Ingredients You’ll Need

  • 2 large eggs
  • 6 oz ribeye steak, sliced
  • 2 tbsp butter
  • 2 cloves garlic, minced
  • 1 cup mixed mushrooms, sliced
  • Salt and pepper, to taste

The ribeye steak and eggs are the stars of this show, providing a boost of protein to keep you full and focused throughout the morning. The smoky paprika adds a subtle depth of flavor that elevates this dish from ordinary to extraordinary.

Expert Tips for the Best Steak & Eggs Skillet – High Protein Low Carb Breakfast

  • Cook the steak to the right temperature, use a meat thermometer to ensure it reaches 135°F for medium-rare.
  • Don’t overcrowd the skillet, cook the vegetables in batches if necessary.
  • Add a sprinkle of grated cheddar cheese for an extra burst of flavor.
  • Use a cast-iron skillet for even heat distribution.
  • Make-ahead tip: prepare the ingredients the night before and cook in the morning.

Variations and Substitutions

Swap the ribeye steak for a leaner cut of beef, such as sirloin or tenderloin.
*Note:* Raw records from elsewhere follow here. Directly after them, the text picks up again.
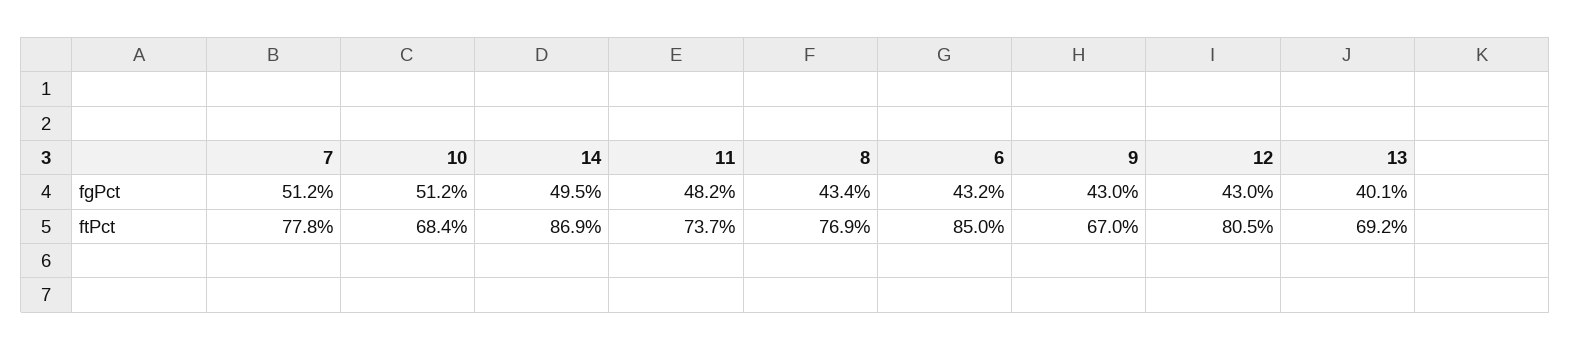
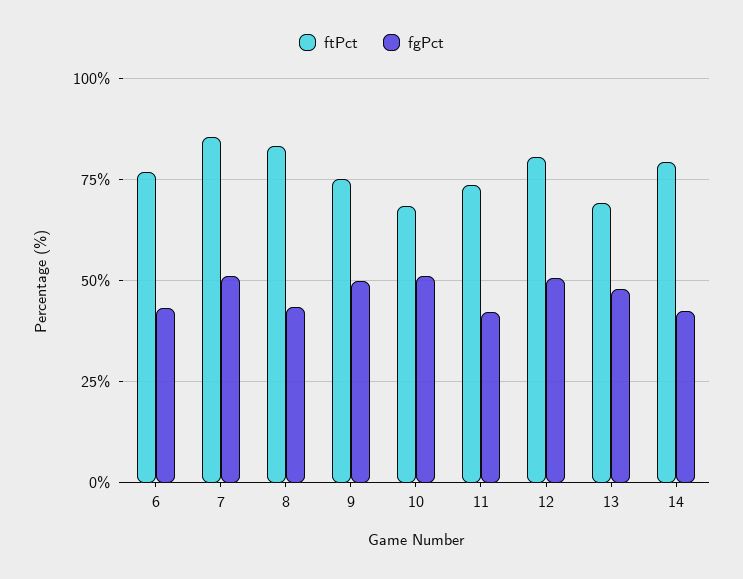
  {
    "fgPct": {
      "7": 51.2,
      "10": 51.2,
-     "14": 49.5,
+     "14": 42.5,
-     "11": 48.2,
+     "11": 42.5,
      "8": 43.4,
      "6": 43.2,
-     "9": 43,
+     "9": 50,
-     "12": 43,
+     "12": 50,
-     "13": 40.1
+     "13": 47.5
    },
    "ftPct": {
-     "7": 77.8,
+     "7": 85,
      "10": 68.4,
-     "14": 86.9,
+     "14": 80,
      "11": 73.7,
-     "8": 76.9,
+     "8": 82.5,
-     "6": 85,
+     "6": 77.5,
-     "9": 67,
+     "9": 75,
      "12": 80.5,
      "13": 69.2
    }
  }

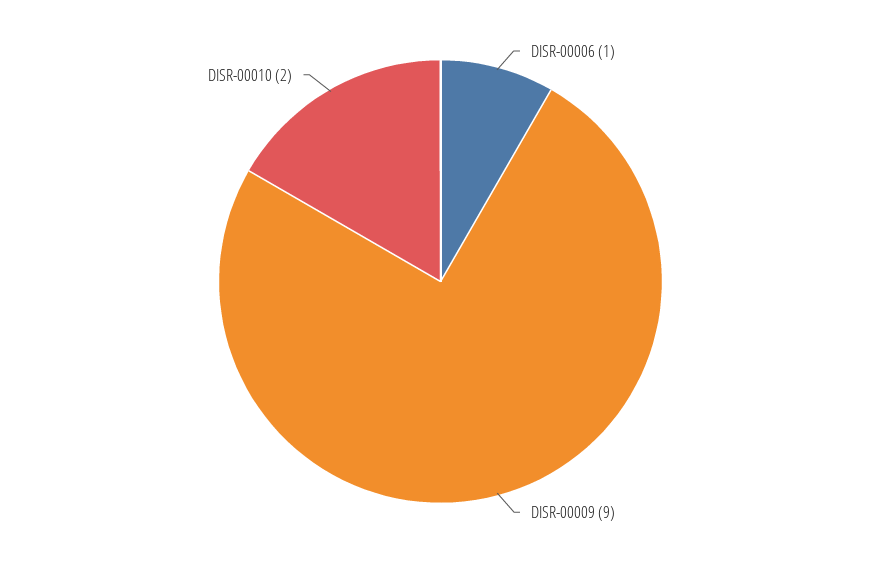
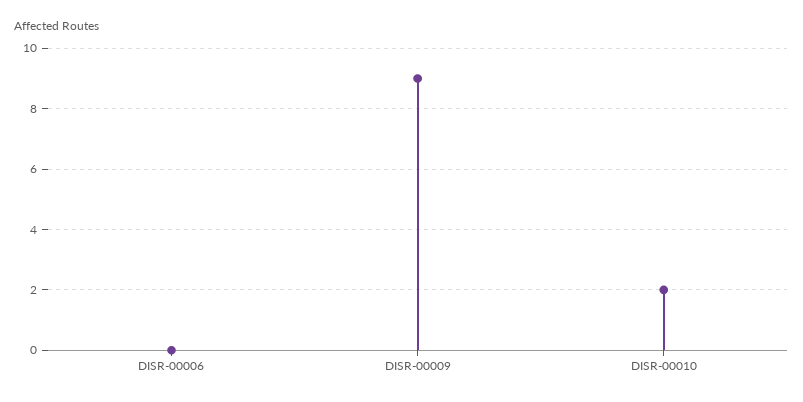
  {
-   "DISR-00006": 1,
+   "DISR-00006": 0,
    "DISR-00009": 9,
    "DISR-00010": 2
  }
Add some heat with diced jalapeños or serrano peppers. Try using different types of cheese, such as feta or goat cheese, for a unique flavor twist.

How to Store and Reheat

Store leftovers in an airtight container in the fridge for up to 3 days. Reheat in the skillet over medium heat, adding a splash of water if needed. Freeze for up to 2 months and reheat from frozen.

Frequently Asked Questions

Can I use a different type of steak?

Yes, you can use a leaner cut of beef, such as sirloin or tenderloin, but adjust the cooking time accordingly.
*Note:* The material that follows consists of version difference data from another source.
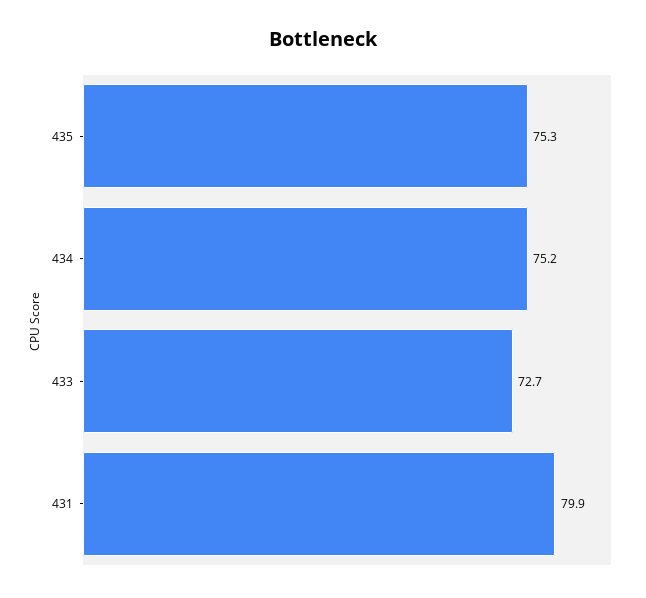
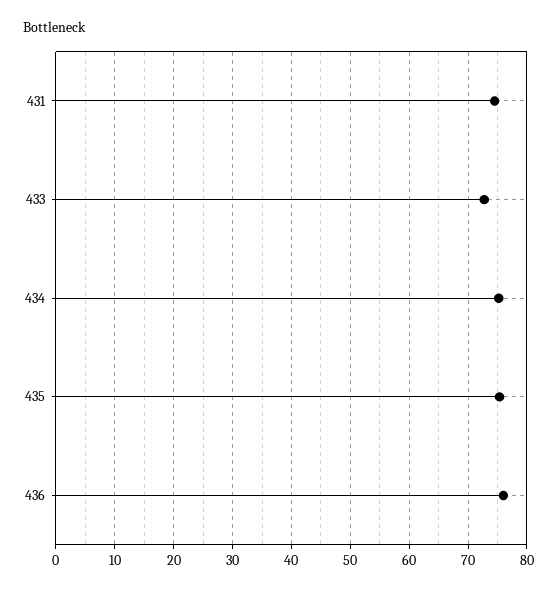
  {
    "435": 75.3,
    "434": 75.2,
    "433": 72.7,
-   "431": 79.9
+   "431": 74,
+   "436": 76
  }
How do I know when the steak is cooked to the right temperature?

Use a meat thermometer to ensure the steak reaches 135°F for medium-rare.
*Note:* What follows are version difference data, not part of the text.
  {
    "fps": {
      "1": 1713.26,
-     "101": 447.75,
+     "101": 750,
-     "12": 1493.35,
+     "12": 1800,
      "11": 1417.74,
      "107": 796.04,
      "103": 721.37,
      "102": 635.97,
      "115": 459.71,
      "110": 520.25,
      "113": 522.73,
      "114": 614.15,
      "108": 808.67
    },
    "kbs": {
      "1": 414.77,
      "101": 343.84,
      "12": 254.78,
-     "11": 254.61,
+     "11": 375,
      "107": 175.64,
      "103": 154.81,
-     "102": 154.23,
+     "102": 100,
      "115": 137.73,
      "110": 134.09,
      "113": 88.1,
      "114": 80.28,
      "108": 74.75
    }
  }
Can I make this recipe ahead of time?

Yes, prepare the ingredients the night before and cook in the morning.

I hope you love this Steak & Eggs Skillet – High Protein Low Carb Breakfast as much as my family does! Make it and enjoy the ooohs and ahhhs around the breakfast table.

✦ Recipe Card ✦

Steak & Eggs Skillet

⏱️
PREP
10 mins
🔥
COOK
20 mins
TOTAL
30 mins
👤
SERVES
4 servings
🔥 Calories 540 kcal💪 Protein 43g🌾 Carbs 6g🫙 Fat 34g

🧂 Ingredients

2 large eggs
6 oz ribeye steak, sliced
2 tbsp butter
2 cloves garlic, minced
1 cup mixed mushrooms, sliced
Salt and pepper, to taste

👩‍🍳 Instructions

  1. 1Heat butter in a large skillet over medium-high heat.
  2. 2Cook steak for 3-4 minutes per side, or until cooked to desired level of doneness.
  3. 3Transfer cooked steak to a plate and set aside.
  4. 4In the same skillet, add garlic and cook for 1 minute.
  5. 5Add mushrooms and cook until they release their liquid and start browning.
  6. 6Push mushrooms to one side of the skillet.
  7. 7Crack in eggs and scramble them until cooked through.
  8. 8Return cooked steak to the skillet and stir in to combine with eggs and mushrooms.
  9. 9Season with salt and pepper to taste.